Hard as it may be to believe this old man went to high school. And as far back in history as this occurred there are still remnants of the school itself. Archeologists needn’t dig for this one (yet).
There was a particularly interesting young lady in my class, and her father was the Fire Chief. As social acquaintances developed between teenage members of the opposite sex in those days it was very common for fathers of young women to demonstrate a diligent interest in the young men whose name had been mentioned by a daughter more than once. And so it followed that the Fire Chief developed an interest in me.

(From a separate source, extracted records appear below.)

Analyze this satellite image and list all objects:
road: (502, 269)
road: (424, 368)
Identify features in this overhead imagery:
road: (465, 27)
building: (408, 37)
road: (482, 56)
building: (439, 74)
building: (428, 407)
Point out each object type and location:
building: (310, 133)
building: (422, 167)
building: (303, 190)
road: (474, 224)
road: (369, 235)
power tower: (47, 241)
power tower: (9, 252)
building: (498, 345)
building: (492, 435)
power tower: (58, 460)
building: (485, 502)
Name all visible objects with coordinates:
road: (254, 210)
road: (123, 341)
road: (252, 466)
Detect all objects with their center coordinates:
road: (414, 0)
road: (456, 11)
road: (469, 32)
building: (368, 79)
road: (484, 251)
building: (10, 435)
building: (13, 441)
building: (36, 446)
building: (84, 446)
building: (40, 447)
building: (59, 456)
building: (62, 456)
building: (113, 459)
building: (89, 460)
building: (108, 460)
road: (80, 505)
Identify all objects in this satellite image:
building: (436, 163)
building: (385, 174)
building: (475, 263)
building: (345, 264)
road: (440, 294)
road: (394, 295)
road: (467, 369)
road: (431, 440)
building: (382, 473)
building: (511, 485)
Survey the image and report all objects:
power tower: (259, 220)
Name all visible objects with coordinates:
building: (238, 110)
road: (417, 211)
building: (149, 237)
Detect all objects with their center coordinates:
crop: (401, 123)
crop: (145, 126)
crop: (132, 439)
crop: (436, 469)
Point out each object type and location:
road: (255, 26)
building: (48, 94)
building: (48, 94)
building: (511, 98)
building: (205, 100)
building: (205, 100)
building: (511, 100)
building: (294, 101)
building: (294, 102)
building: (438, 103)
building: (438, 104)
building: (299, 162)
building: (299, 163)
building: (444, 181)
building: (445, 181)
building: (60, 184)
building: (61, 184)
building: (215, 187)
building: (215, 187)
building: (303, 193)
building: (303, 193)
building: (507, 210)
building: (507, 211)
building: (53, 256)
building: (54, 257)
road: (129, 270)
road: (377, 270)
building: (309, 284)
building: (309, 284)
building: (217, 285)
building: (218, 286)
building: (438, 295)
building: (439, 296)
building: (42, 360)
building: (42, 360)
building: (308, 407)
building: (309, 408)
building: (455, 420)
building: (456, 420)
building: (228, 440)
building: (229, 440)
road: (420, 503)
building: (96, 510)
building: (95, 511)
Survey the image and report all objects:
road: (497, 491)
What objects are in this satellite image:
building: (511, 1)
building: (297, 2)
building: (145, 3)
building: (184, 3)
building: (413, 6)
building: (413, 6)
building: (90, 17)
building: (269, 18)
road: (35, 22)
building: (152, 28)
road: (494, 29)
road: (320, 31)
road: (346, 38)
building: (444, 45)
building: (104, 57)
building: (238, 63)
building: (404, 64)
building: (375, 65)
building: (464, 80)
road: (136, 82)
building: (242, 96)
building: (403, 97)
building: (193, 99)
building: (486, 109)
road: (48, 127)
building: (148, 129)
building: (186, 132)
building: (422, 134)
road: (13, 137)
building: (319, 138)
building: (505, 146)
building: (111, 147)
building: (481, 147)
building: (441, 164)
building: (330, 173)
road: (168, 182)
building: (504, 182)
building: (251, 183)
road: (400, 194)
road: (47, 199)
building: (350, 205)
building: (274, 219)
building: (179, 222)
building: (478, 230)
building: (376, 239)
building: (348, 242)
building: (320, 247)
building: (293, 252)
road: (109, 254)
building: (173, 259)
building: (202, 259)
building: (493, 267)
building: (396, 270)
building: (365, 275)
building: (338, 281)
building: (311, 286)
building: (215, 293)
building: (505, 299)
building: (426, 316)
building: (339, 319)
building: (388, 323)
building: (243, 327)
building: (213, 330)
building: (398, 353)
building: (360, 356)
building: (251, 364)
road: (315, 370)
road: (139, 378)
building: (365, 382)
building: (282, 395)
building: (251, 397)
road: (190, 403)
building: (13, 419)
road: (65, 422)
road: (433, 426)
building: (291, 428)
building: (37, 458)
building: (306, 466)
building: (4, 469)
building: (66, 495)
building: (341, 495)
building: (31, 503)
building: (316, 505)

Before the days of job shadowing and various other forms of career development became popular it was not usual to get a day out of school to spend with adults from the community. But the Fire Chief, politically connected as he was, could arrange a ‘Day with the Chief’ for certain students. Lucky me.
A regular duty that fell to the Chief, when there was no smoke to be dealt with, was the inspection of public facilities for their overall fire safety. It was arranged that I would be dismissed from one morning’s worth of school so that I might accompany the Chief on an inspection of a local grade school. The Chief was also intent on inspecting me, and as we drove from the high school to the grade school it quickly became obvious that my opportunity for this ride along was not due to chance alone. He was a nice guy. It was an interesting conversation. Any wayward intentions I may have harbored where his daughter was concerned were dispatched, unequivocally, Amen.
And then we arrived at the school. We had a brief conversation with the principal – the two had been classmates and also had a distant family relationship of some sort, there was some catching up. Next there was the fire drill. The Chief and I walked outside to time and observe. It was orderly and well done.
Next up was a facility walk through to inspect fire extinguishers, alarm equipment, and building infrastructure that might either cause a fire or serve as needed in the event of a fire. For this part of the tour we were introduced to the building maintenance engineer… a guy I thought might be the janitor. This janitor was that special type of person who could keep everything running, despite age or abuse. And he was a smoker. He had a pack of cigarettes rolled into his right shirt sleeve, and a lone cigarette perched over his left ear ready to be lit at a moment’s notice. This latter display was duly noticed by the Chief. The sudden squeal of a loose belt on something or other called the janitor to duty and when he returned to us minutes later the lone cigarette over his ear was missing and he smelled of fresh smoke. We continued to the kitchen.
I learned quite a bit about fire safety in the kitchen. Frying equipment is serious stuff to a career fireman. We looked at all sorts of connections, oil storage, temperature measurement and regulation devices, fume hoods, cleaning supplies, and safety postings on the walls. The Chief spoke to the kitchen staff, and then we headed for the walk in cooler. Accompanied by our smoke scented janitorial guide we walked into the cooler to inspect wiring and the condenser. The door closed behind us with a scratchy click and the janitor smacked his forehead and let loose a short rant about the door. The Chief and I went ahead with our inspection of the cooling equipment while our guide went to work on the door. The wiring and condenser were all in order, and I even got to see where some service work had been done which the Chief pointed out was to code and nicely accomplished. Turning to the door we found the janitor absorbed in his wiggling this and jiggling that in order to gain our release. Without tools and with a Fire Chief looking over his shoulder his spirits were fraying and some foreign words spilled forth in a rapid fire expression of discontent. An open handed pounding on the door brought no assistance from the outside. And then it happened, a remark I will never forget:
“There must be some kind of way out of here”, said the smoker to the Chief.